—
I had gone to the Philharmonic for three or four years with someone I had been seeing. And I had noticed the man who played the cello. Because he was slow to get to the stage; he had a bad hip, from a childhood accident, I found out later (and have mentioned here before), and he was a short man and just slightly overweight, and when he came onto the stage, or left it—because I would sometimes stay to watch him leave—he always walked very slowly and unevenly and he looked older than he was; he had gray hair around a small bald spot. And he played the cello beautifully. When I first heard him play Chopin’s étude in C sharp minor I thought: This is all I want. Except I do not know that I even had that thought. I just mean there was nothing else in the world I wanted except to listen to him play.
* * *
—
After I was through with the man I had been seeing, I went to the Philharmonic on my own twice, and I went home after the second time and googled the cello player and it took me a while but I found his name—David Abramson—and I did not know if there was a wife. There was almost nothing about him at all except that he played for the Philharmonic. The third time I went by myself, I suddenly thought as it ended and as I watched him walk off the stage: I will go to him. So I found the stage door that he would come through, and he did come through it, it was October and not that chilly, and as he walked out I went up to him and I said, “Excuse me, I’m so sorry to bother you, but my name is Lucy and I love you.” I could not believe that I had said that! And I said, “Oh I mean I love your music.” And the poor man stood there, he was almost my height—which is not tall—and he said, “Well, thank you,” and he started to move away. And I said, “No, I’m so sorry, that sounded crazy. I just meant I’ve loved your music for a few years now.”

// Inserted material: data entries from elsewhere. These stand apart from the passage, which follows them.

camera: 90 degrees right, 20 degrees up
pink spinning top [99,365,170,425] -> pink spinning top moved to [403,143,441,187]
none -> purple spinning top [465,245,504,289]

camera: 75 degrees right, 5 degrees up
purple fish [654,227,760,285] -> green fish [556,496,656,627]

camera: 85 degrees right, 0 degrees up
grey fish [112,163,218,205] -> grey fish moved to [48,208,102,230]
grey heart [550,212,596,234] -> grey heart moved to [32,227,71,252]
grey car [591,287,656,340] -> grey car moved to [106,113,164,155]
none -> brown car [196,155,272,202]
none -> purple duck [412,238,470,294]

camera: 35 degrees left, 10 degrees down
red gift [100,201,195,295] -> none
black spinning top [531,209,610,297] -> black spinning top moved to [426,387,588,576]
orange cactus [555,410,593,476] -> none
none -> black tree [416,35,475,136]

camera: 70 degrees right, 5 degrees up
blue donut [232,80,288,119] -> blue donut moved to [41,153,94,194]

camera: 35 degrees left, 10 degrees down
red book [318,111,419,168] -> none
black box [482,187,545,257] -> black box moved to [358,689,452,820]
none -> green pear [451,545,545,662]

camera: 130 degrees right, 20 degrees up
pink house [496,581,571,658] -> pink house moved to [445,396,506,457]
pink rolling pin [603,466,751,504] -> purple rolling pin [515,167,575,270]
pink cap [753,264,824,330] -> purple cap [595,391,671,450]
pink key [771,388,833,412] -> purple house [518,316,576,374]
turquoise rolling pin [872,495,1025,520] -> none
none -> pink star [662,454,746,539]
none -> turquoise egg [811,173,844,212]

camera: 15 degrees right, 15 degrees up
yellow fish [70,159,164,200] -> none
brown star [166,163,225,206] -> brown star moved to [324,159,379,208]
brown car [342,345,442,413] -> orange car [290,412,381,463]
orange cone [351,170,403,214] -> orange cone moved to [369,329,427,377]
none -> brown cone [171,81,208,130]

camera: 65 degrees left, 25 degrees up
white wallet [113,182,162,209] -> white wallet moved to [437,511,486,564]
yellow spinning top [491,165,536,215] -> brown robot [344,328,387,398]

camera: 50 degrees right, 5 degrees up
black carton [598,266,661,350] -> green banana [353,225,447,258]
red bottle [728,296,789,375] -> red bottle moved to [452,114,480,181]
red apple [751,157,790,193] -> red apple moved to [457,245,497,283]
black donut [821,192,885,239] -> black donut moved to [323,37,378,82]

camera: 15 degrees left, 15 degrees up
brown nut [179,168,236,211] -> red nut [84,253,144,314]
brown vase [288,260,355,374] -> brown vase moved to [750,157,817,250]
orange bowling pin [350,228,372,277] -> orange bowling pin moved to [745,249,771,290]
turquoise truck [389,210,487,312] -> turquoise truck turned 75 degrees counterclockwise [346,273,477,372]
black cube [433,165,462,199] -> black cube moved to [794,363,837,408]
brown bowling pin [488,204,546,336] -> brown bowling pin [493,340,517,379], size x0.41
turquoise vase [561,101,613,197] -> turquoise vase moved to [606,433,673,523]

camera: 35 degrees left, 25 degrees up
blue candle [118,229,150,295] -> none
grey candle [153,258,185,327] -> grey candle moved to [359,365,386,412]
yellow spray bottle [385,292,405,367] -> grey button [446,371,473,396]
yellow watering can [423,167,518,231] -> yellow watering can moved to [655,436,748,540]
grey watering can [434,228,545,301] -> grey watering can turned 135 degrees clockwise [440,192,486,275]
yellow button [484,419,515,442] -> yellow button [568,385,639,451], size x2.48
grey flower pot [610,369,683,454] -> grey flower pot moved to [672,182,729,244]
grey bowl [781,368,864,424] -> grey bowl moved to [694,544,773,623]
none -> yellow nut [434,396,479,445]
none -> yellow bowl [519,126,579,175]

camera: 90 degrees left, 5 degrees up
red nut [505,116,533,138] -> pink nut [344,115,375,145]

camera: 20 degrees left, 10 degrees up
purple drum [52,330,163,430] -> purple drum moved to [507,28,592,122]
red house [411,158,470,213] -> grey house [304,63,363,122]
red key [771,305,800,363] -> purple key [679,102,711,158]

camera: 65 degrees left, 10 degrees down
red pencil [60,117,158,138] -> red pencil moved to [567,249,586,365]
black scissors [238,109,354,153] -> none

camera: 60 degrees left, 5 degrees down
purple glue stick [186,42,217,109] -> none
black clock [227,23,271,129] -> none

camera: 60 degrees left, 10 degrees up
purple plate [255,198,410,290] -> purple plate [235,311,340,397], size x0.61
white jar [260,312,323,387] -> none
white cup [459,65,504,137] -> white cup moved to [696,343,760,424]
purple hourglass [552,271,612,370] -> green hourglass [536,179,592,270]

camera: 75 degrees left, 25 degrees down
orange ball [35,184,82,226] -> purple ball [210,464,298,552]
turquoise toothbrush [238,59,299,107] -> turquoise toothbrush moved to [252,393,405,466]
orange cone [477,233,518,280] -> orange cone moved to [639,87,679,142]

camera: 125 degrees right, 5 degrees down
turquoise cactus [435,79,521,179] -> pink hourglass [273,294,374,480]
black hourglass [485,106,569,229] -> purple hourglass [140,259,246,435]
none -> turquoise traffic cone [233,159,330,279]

And the man stood there beneath the light of the doorway and he looked at me, I could see him looking at me, and he finally said, “What did you say your name was?” So I told him again, and he said, “Well, Lucy, would you like to have a drink, or coffee, or a bit of food? Whatever your choice would be?”
Later he said it seemed almost providential.
We married six weeks after that, and I was not worried—as I had always been—about getting married again because of how strangely weird I got after marrying William.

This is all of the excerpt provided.